Critique
"Alain Resnais (81 ans) connaît la musique... Il a choisi une opérette d'André Barde et Maurice Yvain - celui-ci a été parolier d'excellentes chansons reprises par les Frères Jacques - créée en 1925, pour en tirer un film en costumes qui pétille comme du mousseux à défaut de champagne.
Le générique, en ombres chinoises, donne l'ambiance rétro. On se trouve à Neuilly, dans un hôtel particulier BCBG. Madame (Sabine Azéma) aime marivauder mais sans conclure, comme on dirait dans LES BRONZES; Monsieur (Pierre Arditi) s'apprête, lui, à conclure une juteuse association avec un richissime homme d'affaires américain (Lambert Wilson), dont il ignore qu'il fut le premier mari de sa femme...
Mécanique réglée à la Feydeau, truffée de coups de théâtre et de quiproquos, l'opérette, un brin jazzifiée pour avoir plus d'allant, va son bonhomme de chemin. Décors et costumes sont soignés jusqu'au moindre détail; les comédiens sont impeccables; les dialogues font mouche; Resnais signe une fois de plus une mise en scène élégante, rehaussée par la caméra de Renato Berta. La comédie presque octogénaire prend un coup de jeune: l'air inspiré par l'Action française a des accents lepénistes, l'antiaméricanisme de l'époque rejoint l'actualité.

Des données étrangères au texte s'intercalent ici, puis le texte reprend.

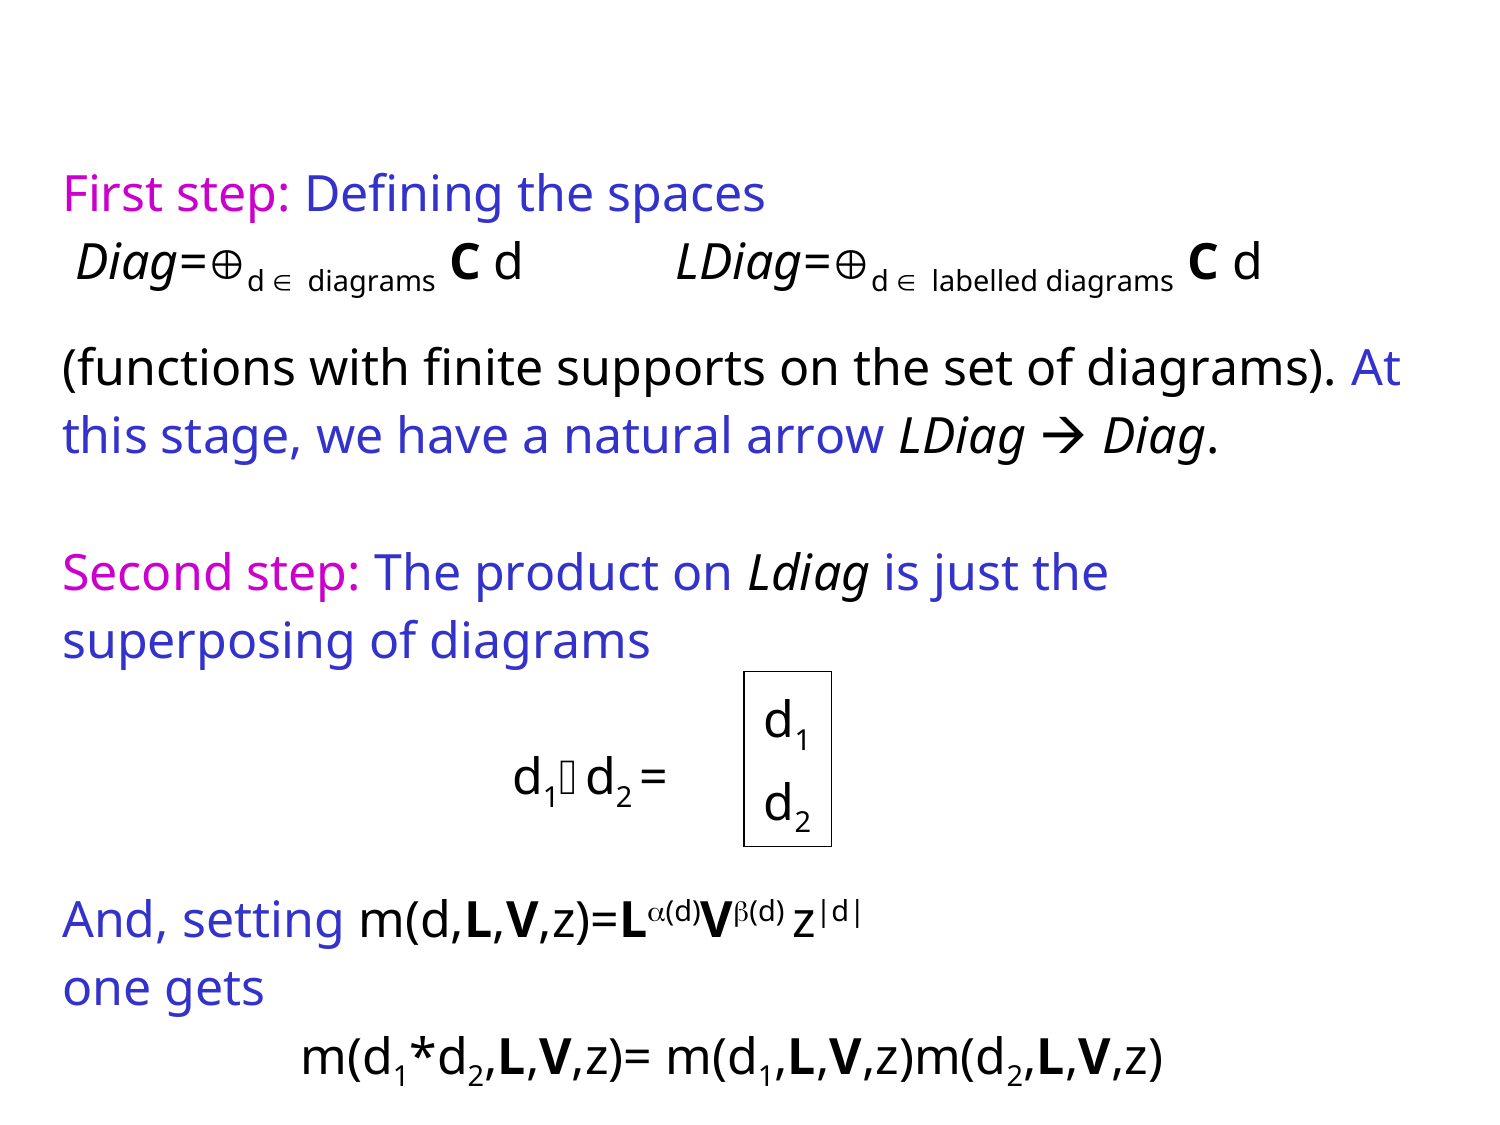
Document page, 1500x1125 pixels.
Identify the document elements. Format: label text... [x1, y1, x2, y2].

text_box d2 [749, 758, 827, 849]
text_box d1 [749, 676, 827, 758]
text_box First step: Defining the spaces Diag=d  diagrams C d LDiag=d  labelled diagrams C d (functions with finite supports on the set of diagrams). At this stage, we have a natural arrow LDiag  Diag. Second step: The product on Ldiag is just the superposing of diagrams d1 d2 = And, setting m(d,L,V,z)=L(d)V(d) z|d| one gets m(d1*d2,L,V,z)= m(d1,L,V,z)m(d2,L,V,z) [47, 149, 1426, 1103]
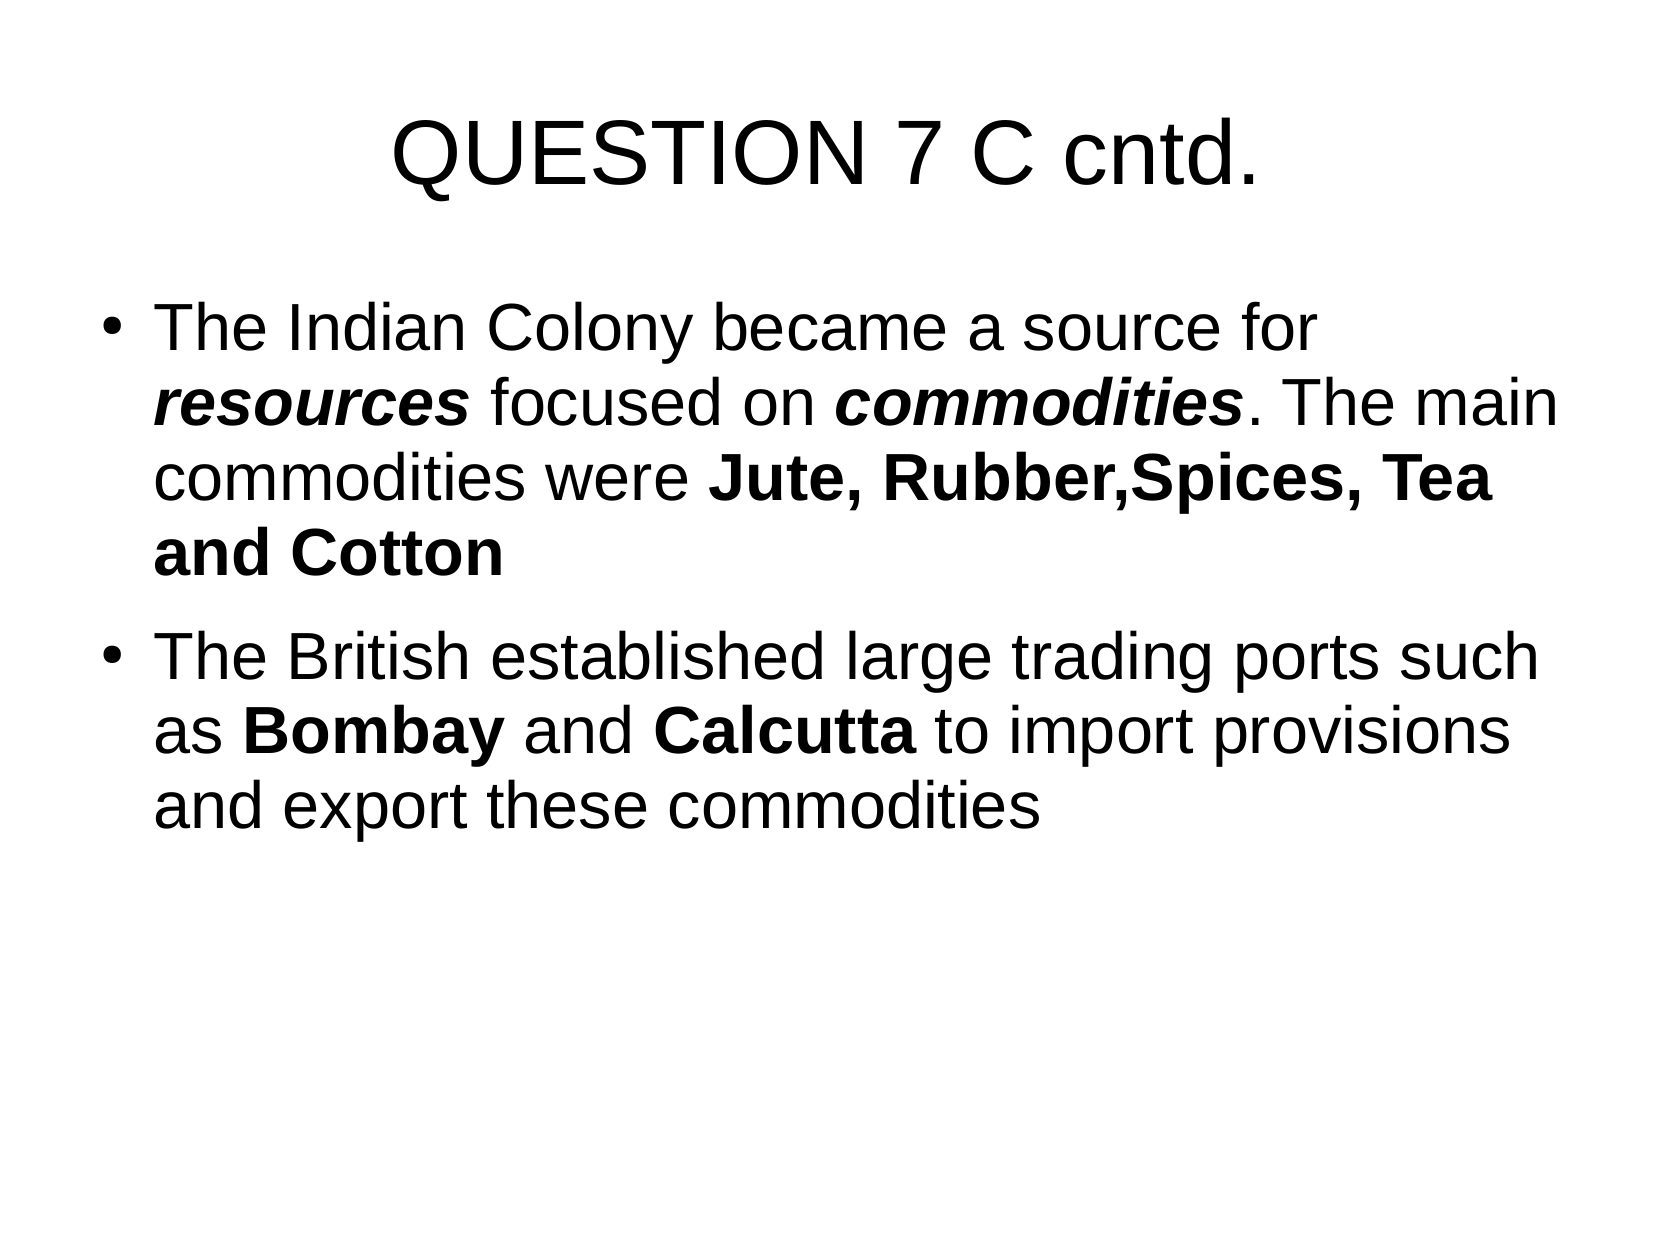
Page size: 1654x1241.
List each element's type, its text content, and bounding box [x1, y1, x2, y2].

Pour la petite histoire, pourquoi ""Pas sur la bouche""? Parce que le premier mariage de l'héroïne n'a pas survécu à la répulsion du mari américain à l'encontre du baiser dit français dans la langue de Shakespeare, jugé peu hygiénique...

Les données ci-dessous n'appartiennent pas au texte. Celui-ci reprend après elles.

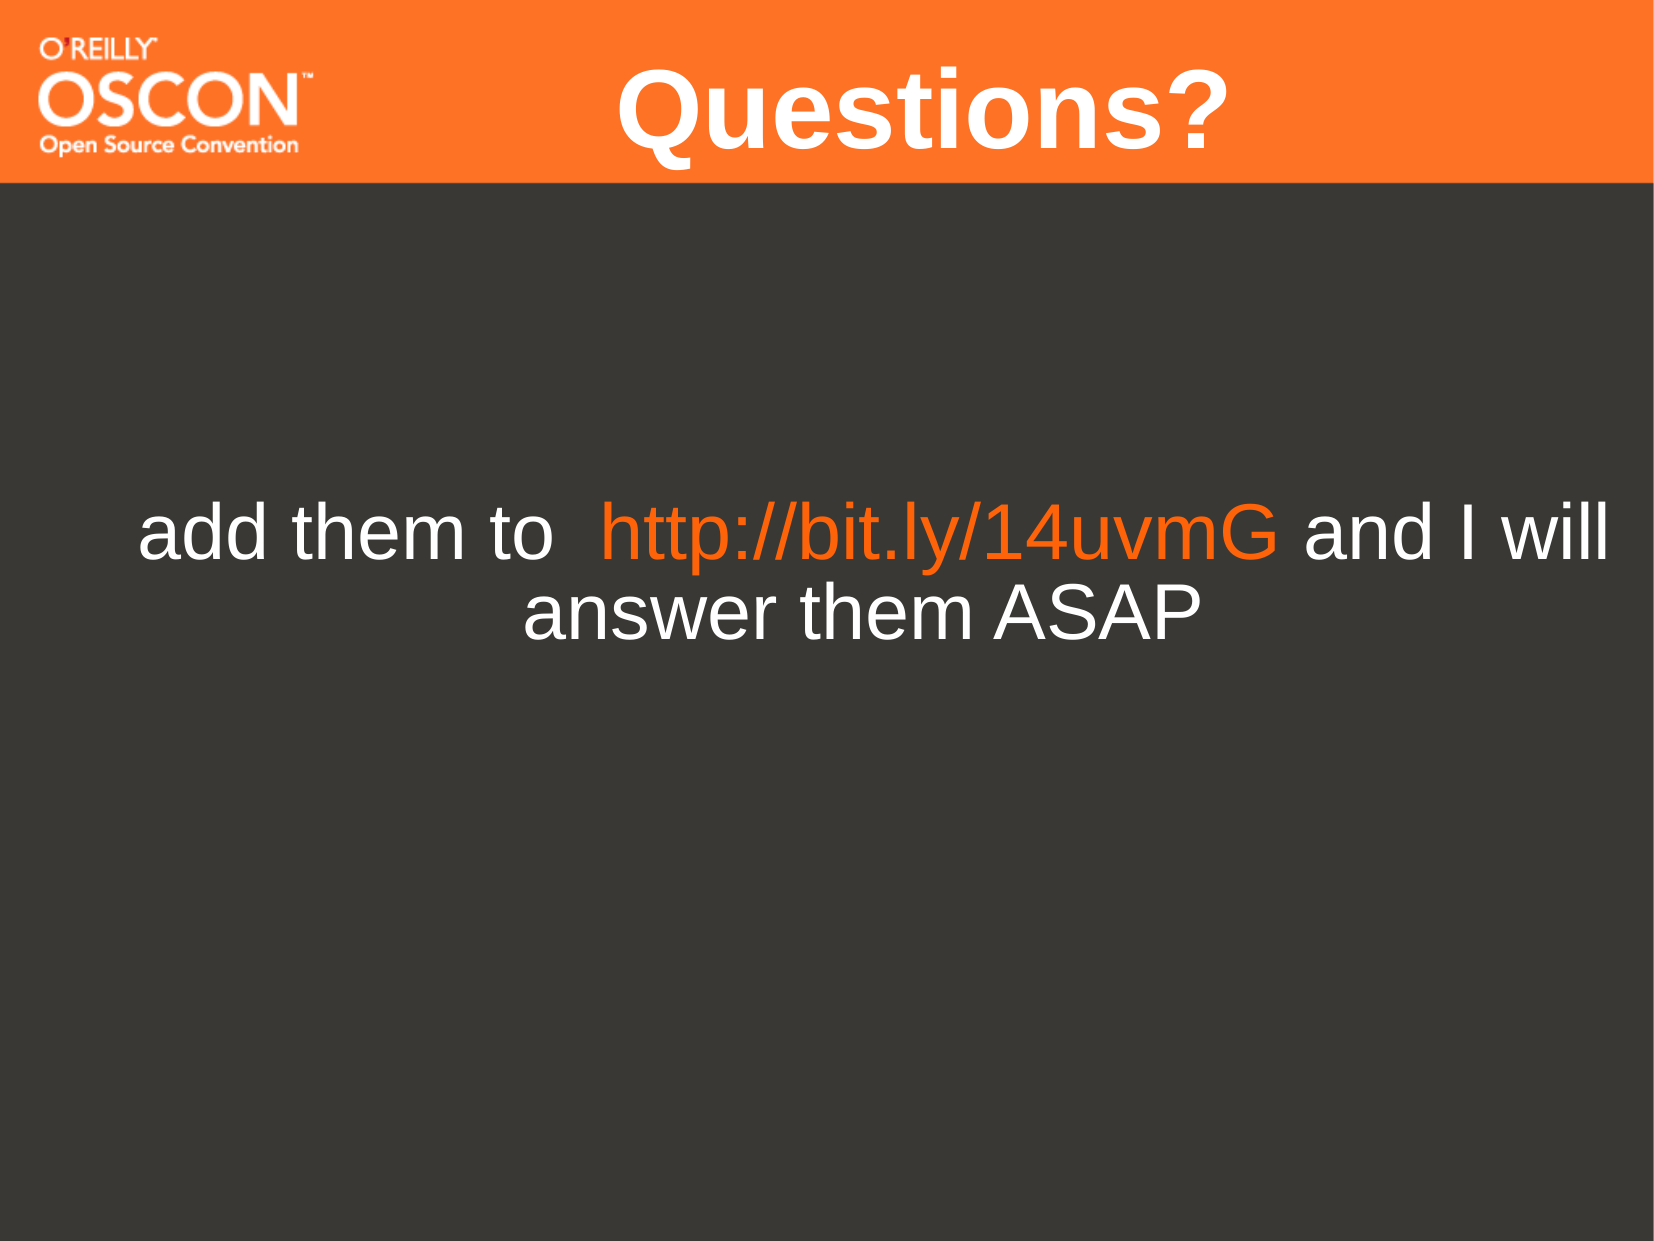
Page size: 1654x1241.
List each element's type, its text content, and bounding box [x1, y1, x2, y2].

title Questions? [356, 31, 1624, 187]
list add them to http://bit.ly/14uvmG and I will answer them ASAP [37, 219, 1628, 1218]
picture [0, 0, 1654, 1241]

Alain Resnais a du jus. Malgré quelques longueurs, il offre un régal pour les yeux et pour les oreilles - en tout cas aux spectateurs d'un certain âge.
Et Darry Cowl, bientôt octogénaire? Pas un mot à la belle-mère. Je vous laisse le plaisir d'avoir la surprise de le découvrir dans un rôle hilarant, où il renoue avec ses premières amours, à savoir l'opérette."